Botafogo enfrenta amargo jejum de um mês
Fúlvio Melo, Jornal do Brasil
SAQUAREMA - Prestes a completar um mês no comando do Botafogo, o técnico Estevam Soares coleciona insucessos e ainda busca sua primeira vitória dirigindo o time do Rio. A última vitória de Estevam foi no Barueri, 1 a 0 sobre o Grêmio, no dia 9 de agosto. O martírio do Botafogo começou justamente após derrotar a então equipe treinada por Estevam, no dia 1º de agosto. Nem mesmo o próximo adversário ajuda. Embora o Fluminense ocupe a última colocação, o jogo é um clássico e Estevam está bem longe de refletir a paisagem calma e pacata de Saquarema.
Nunca fiquei tanto tempo sem ganhar. Pelo menos a primeira vencia. Mas sinto que minha hora está chegando afirmou o treinador.
Usando as instalações da Confederação Brasileira de Vôlei onde há um lago com uma imensa varanda, lugar perfeito para reflexão, bem diferente da apertada sede de General Severiano Estevam se preocupa com um importante trunfo do adversário. Cuca conhece muito mais os jogadores alvinegros, como André Lima, Lucio Flavio, Alessandro e Juninho, do que seus próprios jogadores.
Sem dúvida será um trunfo para ele. Mas estou focado no time deles, principalmente nessa última partida. Nossa evolução técnica e tática é notória. No entanto, sem vitória a semana vai toda por água abaixo concluiu Estevam.
O esforço do treinador e dos jogadores com exceção de Jônatas e a habitual displicência é notório. Sob calor forte, os jogadores fizeram um trabalho de finalização. Primeiro, atacante contra zagueiro, simulando um mano a mano. Em seguida, apenas finalizações, onde Victor Simões foi o destaque negativo. O aproveitamento ruim se refletiu no segundo período de treinos.
À tarde, os jogadores treinaram em Araruama, e a parte tática foi testada.
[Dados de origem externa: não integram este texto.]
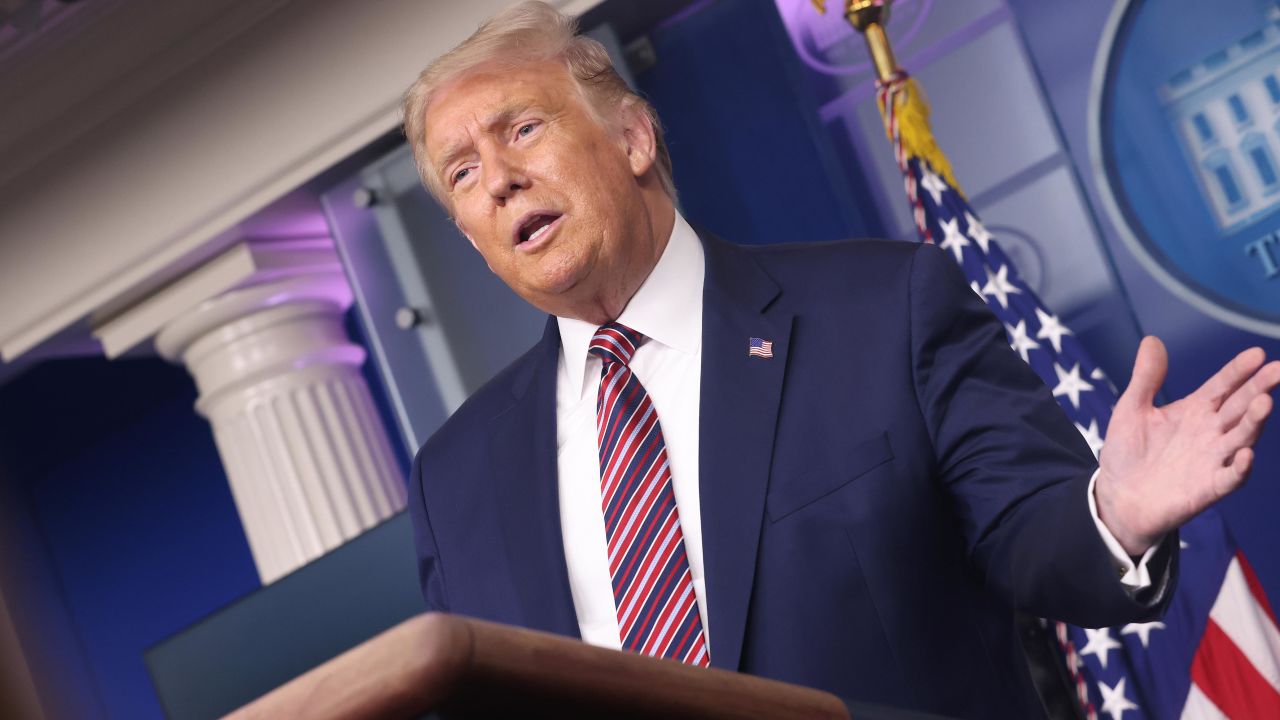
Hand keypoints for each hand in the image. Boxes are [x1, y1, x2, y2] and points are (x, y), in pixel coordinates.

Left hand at [1095, 337, 1279, 554]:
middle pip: (1240, 406)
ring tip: (1265, 402)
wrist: (1118, 497)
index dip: (1238, 371)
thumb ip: (1146, 378)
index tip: (1257, 354)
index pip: (1223, 386)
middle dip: (1260, 388)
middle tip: (1278, 369)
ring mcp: (1213, 459)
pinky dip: (1241, 467)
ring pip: (1242, 437)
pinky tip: (1246, 454)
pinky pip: (1231, 477)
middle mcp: (1211, 432)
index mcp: (1195, 410)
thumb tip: (1151, 339)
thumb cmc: (1127, 452)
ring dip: (1255, 421)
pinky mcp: (1209, 487)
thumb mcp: (1131, 409)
Estevam mexeu na equipe e reforçou a combalida defesa. Além do goleiro Jefferson, Teco assumiu a vaga de Thiaguinho. O zagueiro então compôs o setor ao lado de Emerson e Juninho. O meio-campo foi formado Fahel, Leandro Guerreiro e Lucio Flavio, com Michael e Alessandro, nas alas.
Na frente, Victor Simões, para alegria de muitos alvinegros, foi barrado. Em seu lugar entrou Reinaldo, que, recuperado, não vê a hora de começar uma partida novamente, situação que não acontece desde a fatídica lesão no primeiro jogo do Carioca em 2009.
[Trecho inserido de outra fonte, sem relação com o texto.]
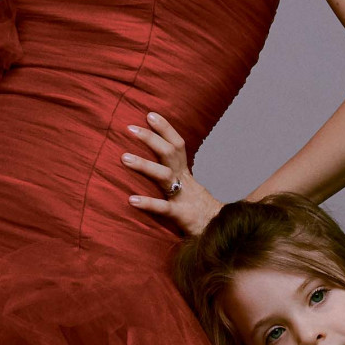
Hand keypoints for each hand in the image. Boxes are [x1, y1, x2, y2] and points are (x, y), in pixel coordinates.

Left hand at [123, 110, 222, 237]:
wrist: (220, 230)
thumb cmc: (199, 211)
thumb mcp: (188, 189)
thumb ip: (173, 176)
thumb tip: (156, 164)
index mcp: (185, 174)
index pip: (177, 145)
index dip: (165, 129)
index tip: (150, 114)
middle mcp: (184, 180)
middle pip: (169, 153)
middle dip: (150, 138)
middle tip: (130, 128)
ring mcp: (183, 197)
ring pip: (164, 175)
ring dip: (144, 165)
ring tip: (124, 158)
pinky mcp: (181, 215)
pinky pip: (163, 207)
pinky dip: (148, 203)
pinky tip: (131, 200)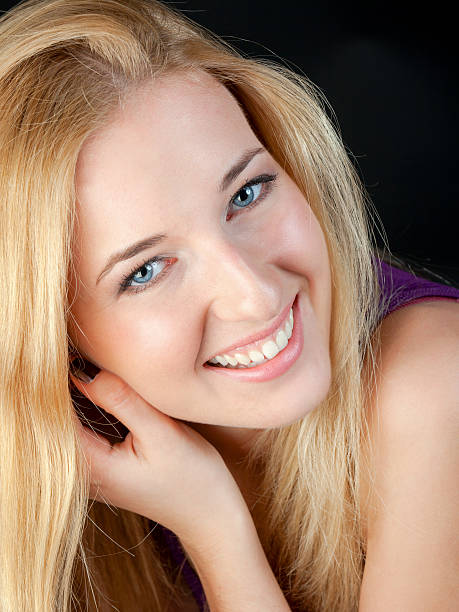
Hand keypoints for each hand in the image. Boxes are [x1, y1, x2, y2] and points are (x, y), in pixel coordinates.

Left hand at [69, 363, 245, 542]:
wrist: (209, 516)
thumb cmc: (191, 477)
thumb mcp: (160, 432)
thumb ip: (120, 400)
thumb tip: (82, 369)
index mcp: (89, 466)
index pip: (51, 415)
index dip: (54, 380)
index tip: (67, 352)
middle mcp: (81, 474)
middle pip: (52, 421)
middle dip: (59, 385)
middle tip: (76, 351)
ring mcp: (89, 474)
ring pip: (66, 426)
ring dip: (71, 396)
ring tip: (82, 364)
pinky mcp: (101, 470)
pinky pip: (80, 434)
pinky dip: (83, 410)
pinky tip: (95, 391)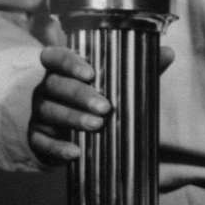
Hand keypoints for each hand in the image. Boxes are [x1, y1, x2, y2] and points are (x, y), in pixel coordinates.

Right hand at [28, 44, 173, 165]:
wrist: (65, 131)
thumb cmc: (93, 98)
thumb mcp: (112, 82)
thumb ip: (136, 68)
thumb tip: (168, 52)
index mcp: (61, 69)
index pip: (54, 57)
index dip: (68, 62)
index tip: (90, 73)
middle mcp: (46, 87)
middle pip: (55, 85)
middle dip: (80, 95)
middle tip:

Para ficar na ponta dos cascos só falta jogar afirmou o ansioso atacante. Depende do chefe.
Reinaldo volta em um momento crucial, não só dentro, como fora de campo. Rodado, o atacante ressaltou a demora para a equipe perceber sua real situação no campeonato. Mesmo de fora, o jogador alertava sobre a perigosa aproximação da zona de rebaixamento e o certo relaxamento no discurso, dentro e fora do vestiário.
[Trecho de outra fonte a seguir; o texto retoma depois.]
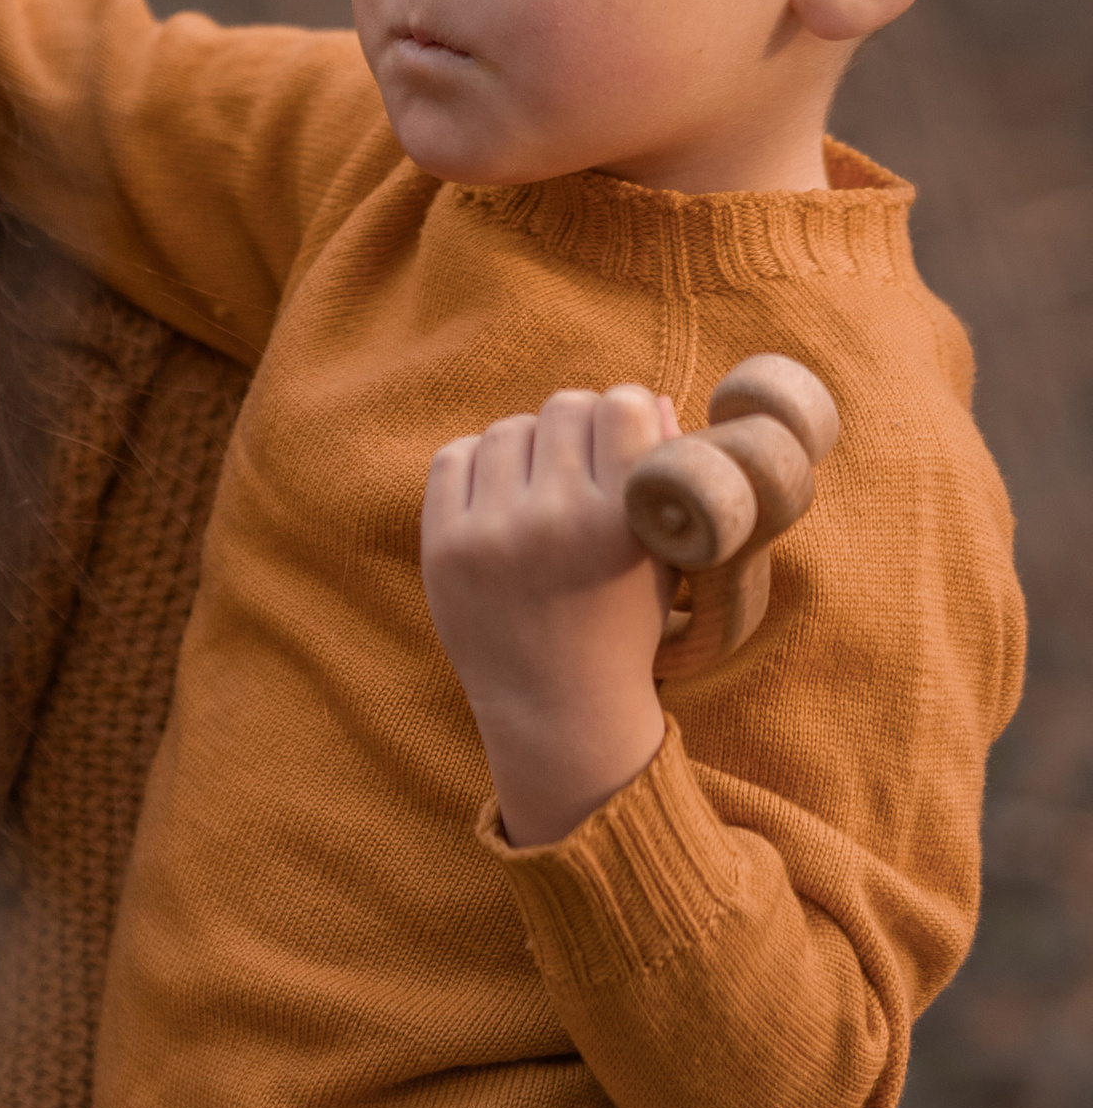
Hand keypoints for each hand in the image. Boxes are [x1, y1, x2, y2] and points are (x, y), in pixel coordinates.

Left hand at [422, 385, 677, 846]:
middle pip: (564, 406)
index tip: (624, 446)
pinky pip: (455, 455)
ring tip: (541, 494)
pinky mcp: (442, 546)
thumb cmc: (624, 626)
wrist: (558, 710)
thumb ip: (663, 476)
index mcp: (623, 520)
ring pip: (509, 429)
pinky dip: (478, 468)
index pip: (622, 403)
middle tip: (581, 472)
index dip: (626, 417)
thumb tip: (646, 397)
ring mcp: (492, 532)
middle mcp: (556, 520)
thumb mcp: (664, 557)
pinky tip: (499, 504)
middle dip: (578, 431)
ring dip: (528, 451)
Quando jogava no Santos, Vanderlei Luxemburgo sempre falava que, em pontos corridos, cada jogo é uma final. Aqui perdemos cinco e achamos que dá para recuperar. Não é bem assim, o restante desgarra e depois fica difícil alcançar.
Um dos líderes e mais rodados do elenco, Reinaldo deu o tom do sentimento alvinegro nesta semana. O fantasma do rebaixamento também está alojado num dos quartos da concentração alvinegra.
Este jogo é mais importante que a final do Estadual concluiu.